The street rat was no more honorable than the king was wise, and so when, on his deathbed, the heirless royal decreed his crown would pass to the winner of a series of competitions, the rat sought out a hag of great renown and fear, the envy of all blacksmiths for her mastery of the forge.

The street rat believed herself to be as clever as the hag was powerful, and so when the deal was struck, she left the forge with assurance of her crown and confidence in outwitting the hag. She did not see the bit placed between her teeth, the saddle strapped to her back, whose boots wore spurs until it was much, much too late.

 

Her skin gleamed silver as she paraded through the halls, her cape of the same sheen sweeping behind her. Gazes flickered to her then stalled. They drank her in as she chewed on the offering of their horror and awe. It was pungent and rich in taste, filling her more than any meal could.

She heard a few of their mutterings.

It must be painted on.

It cannot be natural.

She could pick out the other contenders by their attire3. They wore armor, as if the king would demand they be flayed upon entry. They carried the finest weapons, hilts inlaid with glittering gems and wrapped with freshly oiled leather.
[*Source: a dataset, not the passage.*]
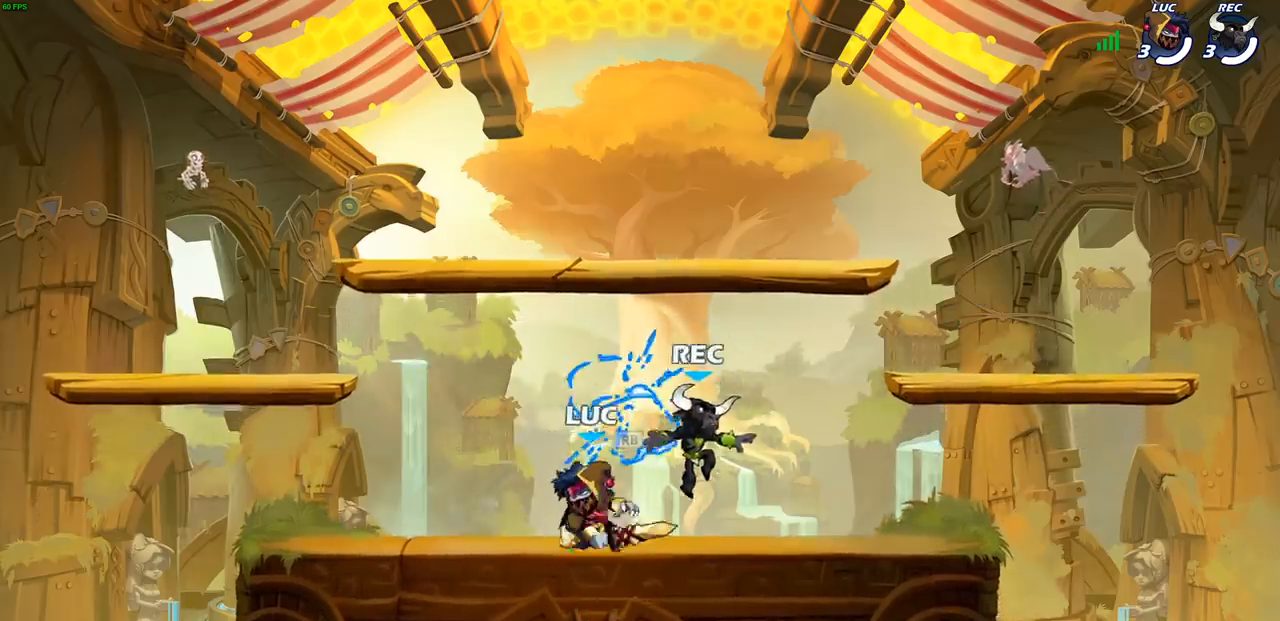
{"buttons": [], "left_stick": "up-left", "events": [[117, "R2", "up"], [233, "left_stick", "up-right"], [417, "left_stick", "up-left"]]}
She gave those she could see a passing glance, chin kept forward and level with the ground.

They would be dead come end of the month, and a king-to-be did not spare a glance for the graves of her enemies.

At the feast, the ailing king, deposited like a sack of grain in his grand seat at the head of a long table shaped like a blade, ruined the meals of those surrounding him—his queen and advisers—with his sputtering, wine-laced coughing.

His announcement of the three trials was like graceful fingers across the harp strings of their apprehensive. The specular and muttering began as servants escorted the king away. What would they test? Strength? Courage? Wit? And though none asked her opinion, or even cast her a glance, she stole the secrets they’d never known they’d shared.

A knight a decade past retirement who carried a great sword as if it were a dagger feared facing the terrors of the front lines, that much he shared from the quiver of his voice when another brought up fighting pits.

A noblewoman who’d trained in hand-to-hand so brazenly announced her inexperience in large scale war tactics when she inquired where all had completed their studies, sliding a hair closer to a general who’d boasted of his top marks from the neighboring kingdom’s top university.

She did not anticipate a foot soldier to boast so openly about his inability to think past the height of his line mate’s shield.

Nor did she think the only of royal blood, a distance cousin sporting the patchy beard of adolescence, would so plainly state his distrust of the church by questioning if a test of faith would be administered.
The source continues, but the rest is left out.